---- Records to process

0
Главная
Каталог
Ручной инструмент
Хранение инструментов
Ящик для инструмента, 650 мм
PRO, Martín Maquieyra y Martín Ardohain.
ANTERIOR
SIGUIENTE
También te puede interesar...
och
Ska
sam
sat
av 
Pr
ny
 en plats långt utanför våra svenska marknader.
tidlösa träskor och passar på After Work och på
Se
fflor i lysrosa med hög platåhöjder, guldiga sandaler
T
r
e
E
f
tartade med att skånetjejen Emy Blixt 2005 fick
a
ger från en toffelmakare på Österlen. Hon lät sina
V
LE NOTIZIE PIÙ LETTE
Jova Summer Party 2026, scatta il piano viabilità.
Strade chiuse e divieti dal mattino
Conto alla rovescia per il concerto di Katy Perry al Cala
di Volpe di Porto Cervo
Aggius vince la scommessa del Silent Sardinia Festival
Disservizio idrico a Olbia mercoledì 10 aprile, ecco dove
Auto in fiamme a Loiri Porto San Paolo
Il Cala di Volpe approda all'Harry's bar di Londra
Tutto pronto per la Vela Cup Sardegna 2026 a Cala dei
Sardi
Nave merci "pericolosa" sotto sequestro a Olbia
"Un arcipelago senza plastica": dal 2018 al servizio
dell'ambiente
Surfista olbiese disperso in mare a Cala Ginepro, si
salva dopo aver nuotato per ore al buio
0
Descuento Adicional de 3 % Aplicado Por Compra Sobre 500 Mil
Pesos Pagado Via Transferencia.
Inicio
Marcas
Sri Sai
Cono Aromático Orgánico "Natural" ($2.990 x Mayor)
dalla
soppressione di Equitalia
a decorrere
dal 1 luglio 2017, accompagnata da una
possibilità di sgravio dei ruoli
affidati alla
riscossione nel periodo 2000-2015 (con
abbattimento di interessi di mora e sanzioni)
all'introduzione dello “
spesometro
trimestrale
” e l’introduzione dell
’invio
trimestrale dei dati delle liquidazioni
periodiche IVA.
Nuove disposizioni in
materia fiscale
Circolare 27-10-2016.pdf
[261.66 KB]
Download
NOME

--------

When a line of the records has the word "Volpe", pick it out and copy it.

di Volpe di Porto Cervo
Il Cala di Volpe approda all'Harry's bar di Londra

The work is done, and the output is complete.